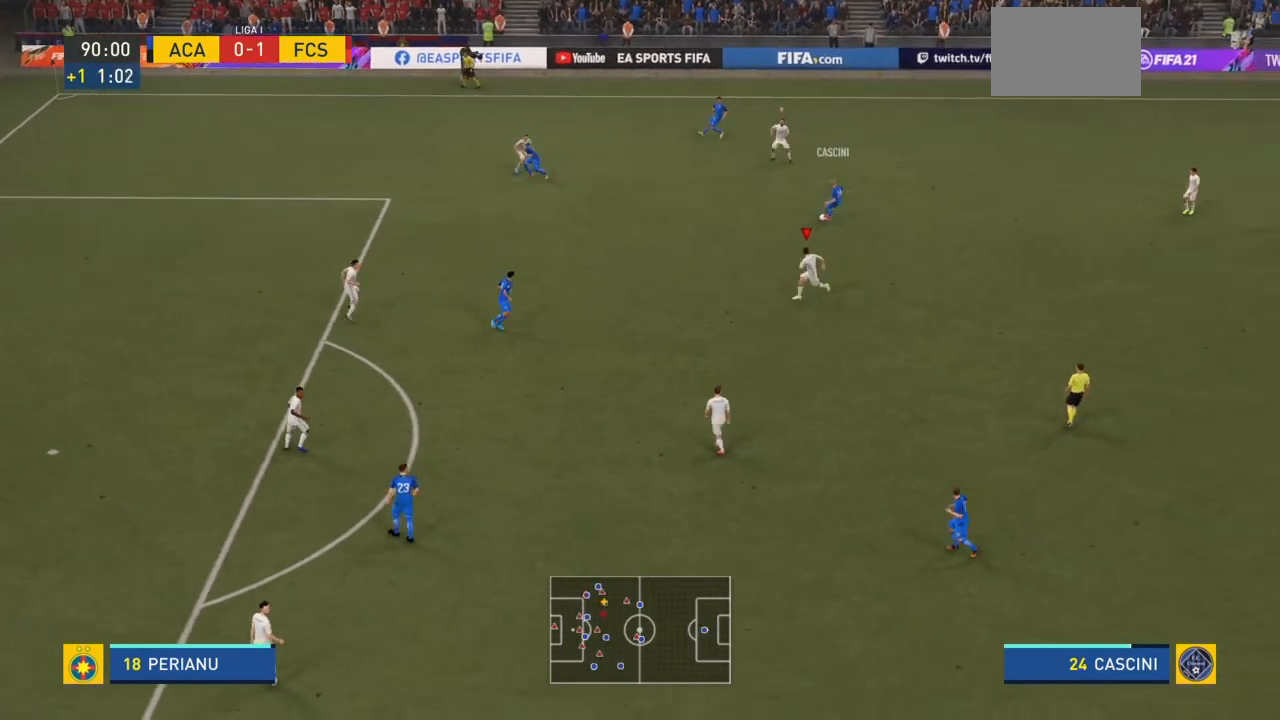
{"buttons": [], "left_stick": "up-left", "right_stick": "center", "events": [[100, "left_stick", "left"], [300, "left_stick", "up-left"], [433, "R2", "up"]]}
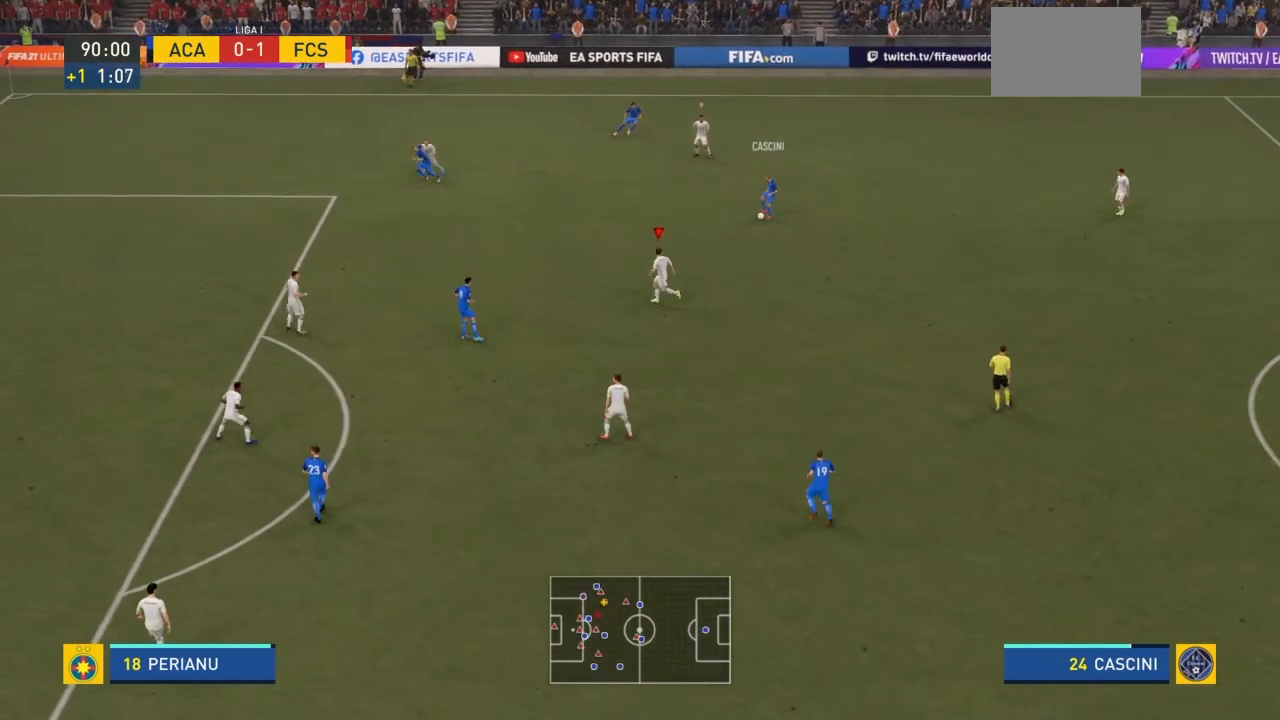
{"buttons": [], "left_stick": "up", "right_stick": "center", "events": [[234, "left_stick", "up"]]}
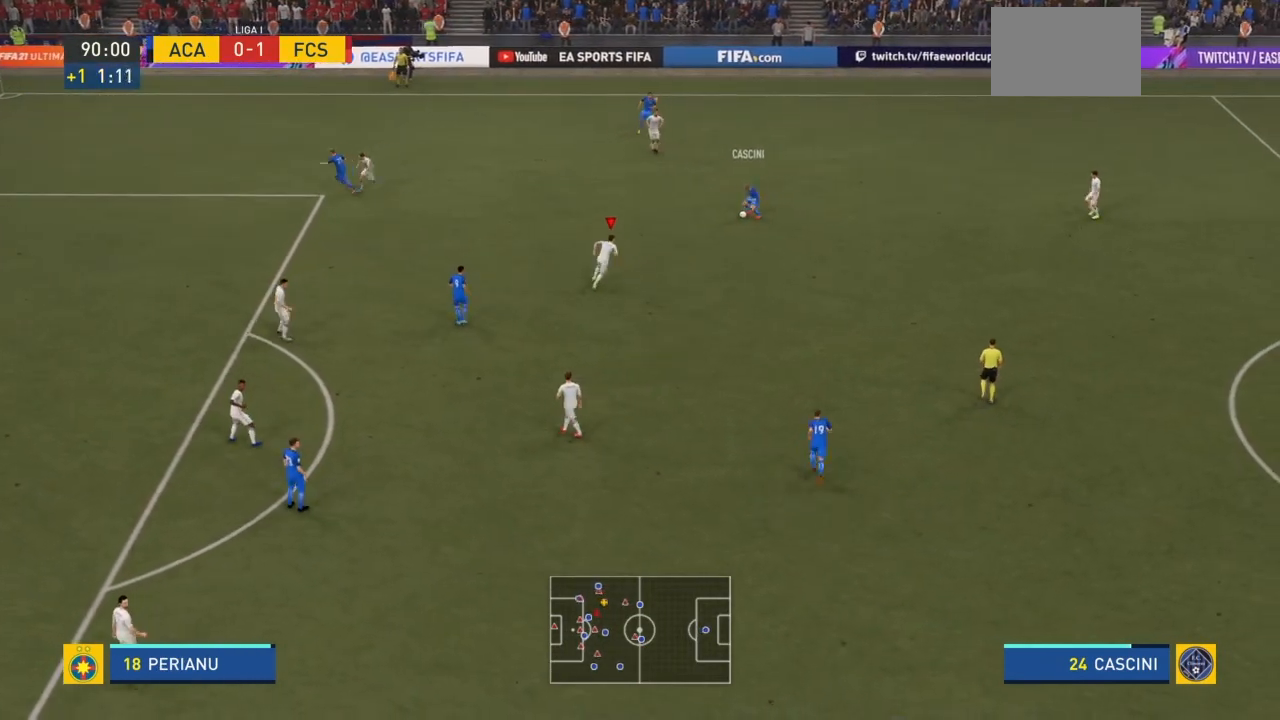
{"buttons": [], "left_stick": "up", "right_stick": "center", "events": []}
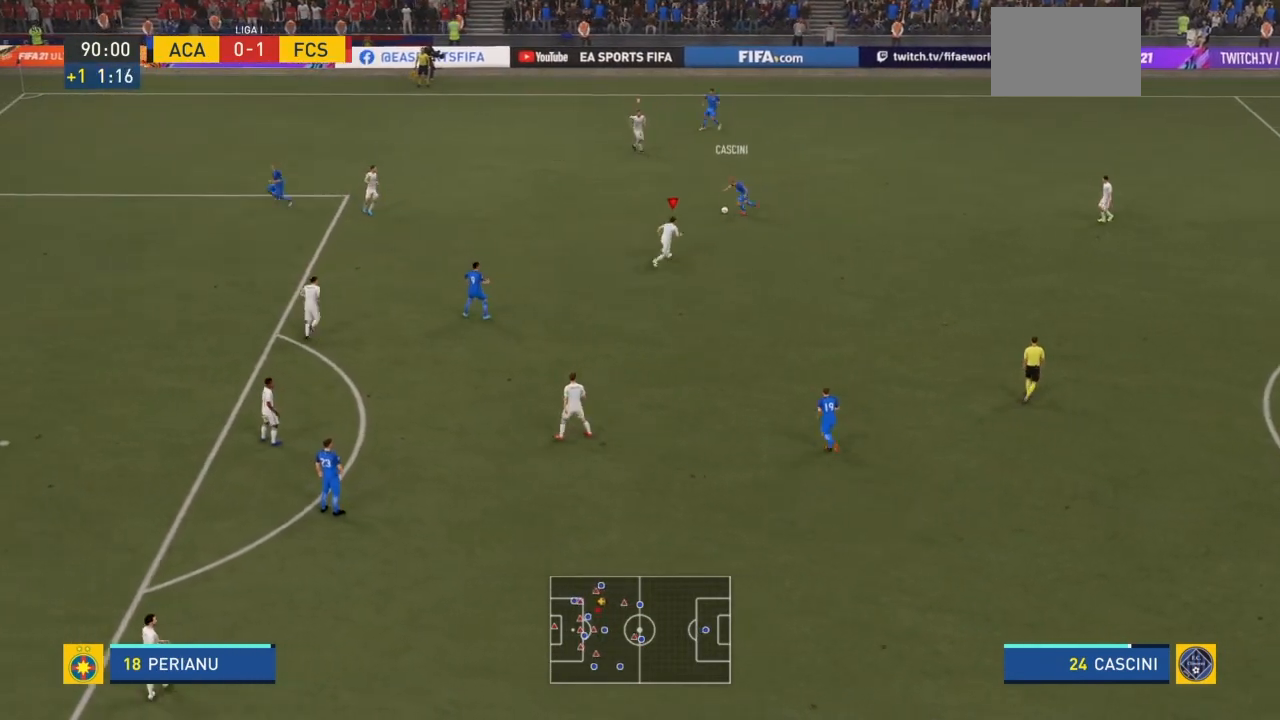
{"buttons": [], "left_stick": "up-left", "right_stick": "center", "events": [[67, "left_stick", "up-left"]]}
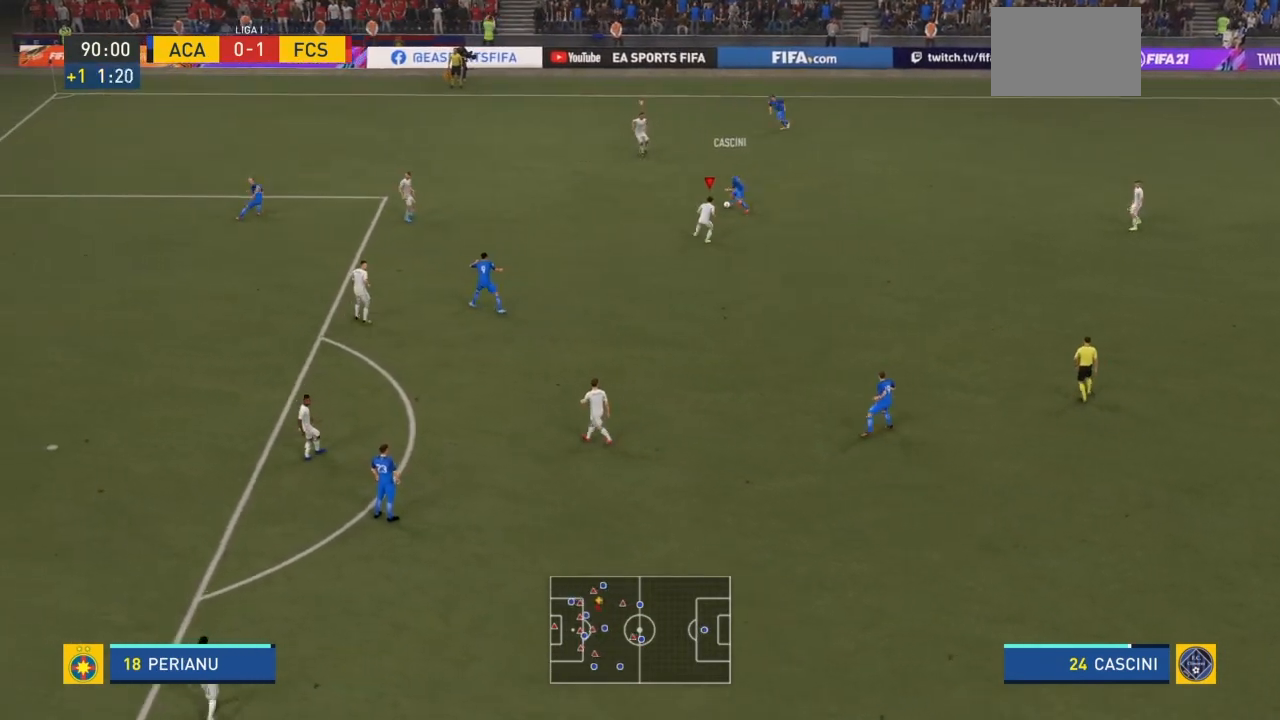
{"buttons": [], "left_stick": "up-left", "right_stick": "center", "events": []}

□ □ □ □ □ □ □

Set down, word for word, the full listing above, and carry over no pictures.

- Output -
{"buttons": [], "left_stick": "up-left", "right_stick": "center", "events": [[100, "left_stick", "left"], [300, "left_stick", "up-left"], [433, "R2", "up"]]}
{"buttons": [], "left_stick": "up", "right_stick": "center", "events": [[234, "left_stick", "up"]]}
{"buttons": [], "left_stick": "up", "right_stick": "center", "events": []}
{"buttons": [], "left_stick": "up-left", "right_stick": "center", "events": [[67, "left_stick", "up-left"]]}
{"buttons": [], "left_stick": "up-left", "right_stick": "center", "events": []}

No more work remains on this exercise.